(Stored dataset items)

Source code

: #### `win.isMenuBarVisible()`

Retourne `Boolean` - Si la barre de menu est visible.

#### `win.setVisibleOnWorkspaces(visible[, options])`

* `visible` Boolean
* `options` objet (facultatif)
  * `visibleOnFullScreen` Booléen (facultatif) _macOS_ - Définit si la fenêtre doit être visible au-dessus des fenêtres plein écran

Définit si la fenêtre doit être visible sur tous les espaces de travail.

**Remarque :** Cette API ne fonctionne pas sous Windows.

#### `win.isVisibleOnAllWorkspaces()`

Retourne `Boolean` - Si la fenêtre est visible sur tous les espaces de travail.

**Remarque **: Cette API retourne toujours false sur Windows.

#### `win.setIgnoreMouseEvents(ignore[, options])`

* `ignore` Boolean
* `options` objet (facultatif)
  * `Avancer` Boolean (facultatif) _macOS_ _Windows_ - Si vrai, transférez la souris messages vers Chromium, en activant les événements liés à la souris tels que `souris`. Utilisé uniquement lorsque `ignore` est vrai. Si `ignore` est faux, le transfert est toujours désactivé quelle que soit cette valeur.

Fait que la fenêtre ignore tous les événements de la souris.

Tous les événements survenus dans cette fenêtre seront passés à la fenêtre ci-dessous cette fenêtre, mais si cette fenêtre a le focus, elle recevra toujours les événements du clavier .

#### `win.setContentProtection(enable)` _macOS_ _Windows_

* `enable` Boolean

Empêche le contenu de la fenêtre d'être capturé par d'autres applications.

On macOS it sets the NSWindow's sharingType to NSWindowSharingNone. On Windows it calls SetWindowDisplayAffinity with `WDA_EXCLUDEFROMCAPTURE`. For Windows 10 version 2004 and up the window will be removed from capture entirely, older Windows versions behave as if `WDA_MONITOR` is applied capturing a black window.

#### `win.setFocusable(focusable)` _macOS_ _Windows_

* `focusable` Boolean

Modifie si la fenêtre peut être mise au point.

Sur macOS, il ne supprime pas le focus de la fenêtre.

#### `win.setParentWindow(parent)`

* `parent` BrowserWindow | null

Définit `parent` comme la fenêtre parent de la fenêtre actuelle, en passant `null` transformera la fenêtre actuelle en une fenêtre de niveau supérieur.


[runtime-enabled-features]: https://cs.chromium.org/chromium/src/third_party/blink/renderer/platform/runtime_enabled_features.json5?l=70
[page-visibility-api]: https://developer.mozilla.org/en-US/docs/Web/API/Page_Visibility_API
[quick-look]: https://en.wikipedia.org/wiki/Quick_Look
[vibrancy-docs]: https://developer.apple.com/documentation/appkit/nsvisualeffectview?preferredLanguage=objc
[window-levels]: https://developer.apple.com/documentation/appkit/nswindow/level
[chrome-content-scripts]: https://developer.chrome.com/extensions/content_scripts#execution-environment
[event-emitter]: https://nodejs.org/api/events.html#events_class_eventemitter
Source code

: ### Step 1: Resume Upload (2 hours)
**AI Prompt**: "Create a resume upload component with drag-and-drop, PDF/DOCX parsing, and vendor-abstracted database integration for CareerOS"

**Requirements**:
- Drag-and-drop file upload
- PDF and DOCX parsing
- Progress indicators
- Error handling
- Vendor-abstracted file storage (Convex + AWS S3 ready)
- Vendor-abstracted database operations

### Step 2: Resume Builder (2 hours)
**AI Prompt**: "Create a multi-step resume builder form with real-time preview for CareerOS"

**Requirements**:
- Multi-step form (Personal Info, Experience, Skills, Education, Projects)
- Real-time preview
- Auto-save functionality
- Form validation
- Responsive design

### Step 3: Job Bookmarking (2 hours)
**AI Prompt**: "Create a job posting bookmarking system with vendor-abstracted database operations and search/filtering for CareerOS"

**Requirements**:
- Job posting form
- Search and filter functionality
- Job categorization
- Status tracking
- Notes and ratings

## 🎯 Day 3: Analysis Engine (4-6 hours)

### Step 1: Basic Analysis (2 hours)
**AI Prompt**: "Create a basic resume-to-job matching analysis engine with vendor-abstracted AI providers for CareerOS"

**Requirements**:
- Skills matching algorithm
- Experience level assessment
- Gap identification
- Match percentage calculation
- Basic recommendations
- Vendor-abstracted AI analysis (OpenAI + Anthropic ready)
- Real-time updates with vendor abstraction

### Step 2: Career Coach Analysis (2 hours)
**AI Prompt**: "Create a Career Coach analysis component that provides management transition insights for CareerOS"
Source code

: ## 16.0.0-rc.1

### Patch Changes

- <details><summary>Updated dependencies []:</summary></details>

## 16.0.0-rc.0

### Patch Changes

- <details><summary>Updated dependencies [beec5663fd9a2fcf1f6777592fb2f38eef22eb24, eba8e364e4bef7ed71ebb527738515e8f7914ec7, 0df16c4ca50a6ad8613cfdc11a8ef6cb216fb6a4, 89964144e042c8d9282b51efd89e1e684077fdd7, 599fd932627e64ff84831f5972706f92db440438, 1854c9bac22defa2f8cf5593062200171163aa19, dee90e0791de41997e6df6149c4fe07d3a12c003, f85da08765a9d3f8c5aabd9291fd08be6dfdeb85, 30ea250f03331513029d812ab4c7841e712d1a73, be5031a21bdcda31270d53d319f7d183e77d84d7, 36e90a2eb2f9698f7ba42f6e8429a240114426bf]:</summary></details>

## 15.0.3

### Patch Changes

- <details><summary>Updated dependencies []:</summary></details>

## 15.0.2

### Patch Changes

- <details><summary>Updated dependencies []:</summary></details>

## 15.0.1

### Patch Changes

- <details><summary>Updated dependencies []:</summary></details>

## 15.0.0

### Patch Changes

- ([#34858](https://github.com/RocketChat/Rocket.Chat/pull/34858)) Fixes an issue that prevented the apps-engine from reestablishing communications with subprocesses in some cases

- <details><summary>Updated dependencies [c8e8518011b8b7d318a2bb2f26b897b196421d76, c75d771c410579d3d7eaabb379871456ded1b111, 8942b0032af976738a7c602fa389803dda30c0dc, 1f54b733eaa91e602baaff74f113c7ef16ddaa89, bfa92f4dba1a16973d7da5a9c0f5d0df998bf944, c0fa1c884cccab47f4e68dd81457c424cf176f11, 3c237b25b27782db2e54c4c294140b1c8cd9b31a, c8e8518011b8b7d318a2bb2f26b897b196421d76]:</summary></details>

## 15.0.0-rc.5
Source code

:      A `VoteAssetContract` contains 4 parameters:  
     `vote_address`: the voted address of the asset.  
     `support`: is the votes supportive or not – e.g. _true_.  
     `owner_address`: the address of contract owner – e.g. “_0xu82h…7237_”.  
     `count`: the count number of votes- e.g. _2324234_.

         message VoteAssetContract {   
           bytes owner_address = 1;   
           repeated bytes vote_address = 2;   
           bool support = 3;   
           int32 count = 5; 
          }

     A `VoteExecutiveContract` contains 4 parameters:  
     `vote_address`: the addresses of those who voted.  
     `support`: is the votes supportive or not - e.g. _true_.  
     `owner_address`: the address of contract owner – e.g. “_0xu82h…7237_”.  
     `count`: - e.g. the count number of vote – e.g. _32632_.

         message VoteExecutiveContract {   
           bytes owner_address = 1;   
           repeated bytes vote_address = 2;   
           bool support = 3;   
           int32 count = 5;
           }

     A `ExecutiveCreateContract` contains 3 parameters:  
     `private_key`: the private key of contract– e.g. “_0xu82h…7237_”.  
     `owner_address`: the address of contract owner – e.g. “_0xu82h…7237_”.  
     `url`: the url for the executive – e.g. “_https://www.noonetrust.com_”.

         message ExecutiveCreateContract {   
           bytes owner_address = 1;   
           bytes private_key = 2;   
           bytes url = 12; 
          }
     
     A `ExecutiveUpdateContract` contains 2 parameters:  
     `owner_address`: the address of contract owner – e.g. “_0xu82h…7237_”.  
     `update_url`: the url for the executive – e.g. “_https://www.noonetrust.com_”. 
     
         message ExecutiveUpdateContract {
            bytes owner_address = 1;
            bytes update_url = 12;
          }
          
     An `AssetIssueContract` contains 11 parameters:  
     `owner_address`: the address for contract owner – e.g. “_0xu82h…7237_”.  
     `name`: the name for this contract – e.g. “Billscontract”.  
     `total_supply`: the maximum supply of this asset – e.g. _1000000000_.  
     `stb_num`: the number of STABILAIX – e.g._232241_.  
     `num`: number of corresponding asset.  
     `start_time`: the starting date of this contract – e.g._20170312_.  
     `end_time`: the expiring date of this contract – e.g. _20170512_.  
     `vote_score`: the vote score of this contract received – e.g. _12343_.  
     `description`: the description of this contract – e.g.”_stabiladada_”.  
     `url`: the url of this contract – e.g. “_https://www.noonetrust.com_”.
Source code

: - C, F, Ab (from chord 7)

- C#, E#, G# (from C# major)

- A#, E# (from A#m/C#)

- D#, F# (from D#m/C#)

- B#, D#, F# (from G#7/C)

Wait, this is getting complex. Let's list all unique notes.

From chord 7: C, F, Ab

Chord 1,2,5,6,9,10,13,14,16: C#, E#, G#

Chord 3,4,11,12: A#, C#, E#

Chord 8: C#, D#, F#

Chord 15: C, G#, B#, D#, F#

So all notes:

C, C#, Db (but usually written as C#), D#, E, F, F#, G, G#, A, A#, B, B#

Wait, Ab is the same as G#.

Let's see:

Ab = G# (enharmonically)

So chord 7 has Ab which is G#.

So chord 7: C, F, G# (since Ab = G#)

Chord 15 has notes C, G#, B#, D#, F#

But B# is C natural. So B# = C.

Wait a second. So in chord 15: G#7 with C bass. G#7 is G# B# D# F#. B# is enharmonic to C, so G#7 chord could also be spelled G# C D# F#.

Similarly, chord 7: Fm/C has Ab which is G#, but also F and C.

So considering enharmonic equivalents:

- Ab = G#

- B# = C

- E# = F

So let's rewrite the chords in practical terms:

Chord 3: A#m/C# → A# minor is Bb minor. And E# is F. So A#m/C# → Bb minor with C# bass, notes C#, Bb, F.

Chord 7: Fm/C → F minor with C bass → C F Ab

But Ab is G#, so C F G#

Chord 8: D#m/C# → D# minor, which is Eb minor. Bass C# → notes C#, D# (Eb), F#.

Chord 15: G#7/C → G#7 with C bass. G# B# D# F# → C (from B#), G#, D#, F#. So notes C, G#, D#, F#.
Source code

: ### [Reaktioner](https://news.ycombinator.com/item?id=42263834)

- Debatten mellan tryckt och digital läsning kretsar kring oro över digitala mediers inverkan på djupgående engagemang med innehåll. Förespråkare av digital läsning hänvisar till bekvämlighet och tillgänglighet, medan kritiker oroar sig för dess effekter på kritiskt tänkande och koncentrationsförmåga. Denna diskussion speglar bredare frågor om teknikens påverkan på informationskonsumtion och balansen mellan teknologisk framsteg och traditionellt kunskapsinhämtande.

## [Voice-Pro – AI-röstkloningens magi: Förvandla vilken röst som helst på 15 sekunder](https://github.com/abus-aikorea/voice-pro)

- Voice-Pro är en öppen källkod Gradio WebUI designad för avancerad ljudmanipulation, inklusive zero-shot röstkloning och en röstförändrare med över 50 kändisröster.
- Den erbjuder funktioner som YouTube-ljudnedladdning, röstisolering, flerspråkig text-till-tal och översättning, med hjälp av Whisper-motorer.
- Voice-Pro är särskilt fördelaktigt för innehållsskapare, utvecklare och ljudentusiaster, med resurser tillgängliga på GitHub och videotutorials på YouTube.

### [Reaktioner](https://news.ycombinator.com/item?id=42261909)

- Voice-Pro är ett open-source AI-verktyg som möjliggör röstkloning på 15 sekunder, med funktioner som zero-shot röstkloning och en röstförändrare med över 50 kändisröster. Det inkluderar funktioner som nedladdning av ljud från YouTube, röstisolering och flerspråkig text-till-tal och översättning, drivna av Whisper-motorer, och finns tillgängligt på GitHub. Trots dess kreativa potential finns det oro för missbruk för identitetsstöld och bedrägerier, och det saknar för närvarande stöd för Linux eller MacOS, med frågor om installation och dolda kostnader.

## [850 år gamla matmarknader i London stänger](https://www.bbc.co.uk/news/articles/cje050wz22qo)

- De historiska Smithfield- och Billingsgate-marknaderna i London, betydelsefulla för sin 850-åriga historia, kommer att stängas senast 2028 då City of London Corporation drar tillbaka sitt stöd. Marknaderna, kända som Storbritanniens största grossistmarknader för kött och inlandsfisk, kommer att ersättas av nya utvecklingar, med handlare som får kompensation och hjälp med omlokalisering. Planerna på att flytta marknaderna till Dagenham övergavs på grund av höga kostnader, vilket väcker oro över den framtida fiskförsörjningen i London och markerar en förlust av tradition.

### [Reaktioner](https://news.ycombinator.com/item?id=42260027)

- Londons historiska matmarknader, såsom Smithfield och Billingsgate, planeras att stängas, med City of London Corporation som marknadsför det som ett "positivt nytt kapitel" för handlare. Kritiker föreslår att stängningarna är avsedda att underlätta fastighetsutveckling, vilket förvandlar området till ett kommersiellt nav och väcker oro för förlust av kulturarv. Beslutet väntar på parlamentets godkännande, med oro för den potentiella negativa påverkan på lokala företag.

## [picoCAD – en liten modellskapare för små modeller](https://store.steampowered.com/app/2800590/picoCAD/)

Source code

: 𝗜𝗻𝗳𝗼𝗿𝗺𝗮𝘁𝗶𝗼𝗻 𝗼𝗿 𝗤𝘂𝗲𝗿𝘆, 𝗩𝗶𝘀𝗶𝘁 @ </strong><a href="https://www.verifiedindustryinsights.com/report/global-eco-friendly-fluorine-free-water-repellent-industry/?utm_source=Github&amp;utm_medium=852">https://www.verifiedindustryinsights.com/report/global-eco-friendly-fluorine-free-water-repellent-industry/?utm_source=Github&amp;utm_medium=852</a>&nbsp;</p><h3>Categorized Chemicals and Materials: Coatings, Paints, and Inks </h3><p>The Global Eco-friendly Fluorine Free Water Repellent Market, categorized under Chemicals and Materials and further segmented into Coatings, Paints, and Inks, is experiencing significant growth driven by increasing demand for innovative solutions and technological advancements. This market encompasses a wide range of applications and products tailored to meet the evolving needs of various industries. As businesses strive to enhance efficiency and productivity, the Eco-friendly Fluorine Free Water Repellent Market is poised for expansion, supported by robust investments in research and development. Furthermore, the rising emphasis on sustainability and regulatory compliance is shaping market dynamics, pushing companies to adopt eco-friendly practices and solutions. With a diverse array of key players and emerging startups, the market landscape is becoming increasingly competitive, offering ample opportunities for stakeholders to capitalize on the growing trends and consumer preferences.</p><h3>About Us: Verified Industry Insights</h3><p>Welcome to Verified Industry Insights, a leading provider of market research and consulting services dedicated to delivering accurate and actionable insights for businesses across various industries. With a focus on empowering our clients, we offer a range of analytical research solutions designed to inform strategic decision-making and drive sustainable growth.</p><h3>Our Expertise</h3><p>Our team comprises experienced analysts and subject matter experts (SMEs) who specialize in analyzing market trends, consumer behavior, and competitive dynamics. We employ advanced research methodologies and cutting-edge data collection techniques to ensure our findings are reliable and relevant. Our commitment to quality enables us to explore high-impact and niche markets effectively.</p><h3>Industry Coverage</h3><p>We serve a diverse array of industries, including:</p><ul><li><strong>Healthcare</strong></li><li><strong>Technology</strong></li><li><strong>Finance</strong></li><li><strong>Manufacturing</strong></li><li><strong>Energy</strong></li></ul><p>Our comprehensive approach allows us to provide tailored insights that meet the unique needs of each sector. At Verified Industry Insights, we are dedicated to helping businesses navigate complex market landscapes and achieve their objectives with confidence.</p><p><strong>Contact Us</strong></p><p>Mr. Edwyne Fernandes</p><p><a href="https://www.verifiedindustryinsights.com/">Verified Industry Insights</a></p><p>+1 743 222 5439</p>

Action item: Look above for the line that contains "contract – e.g._20170312_.". Starting there, transcribe every line exactly until you have copied the line that contains "url of this".

Output of the exercise:
     `start_time`: the starting date of this contract – e.g._20170312_.  
     `end_time`: the expiring date of this contract – e.g. _20170512_.  
     `vote_score`: the vote score of this contract received – e.g. _12343_.  
     `description`: the description of this contract – e.g.”_stabiladada_”.  
     `url`: the url of this contract – e.g. “_https://www.noonetrust.com_”.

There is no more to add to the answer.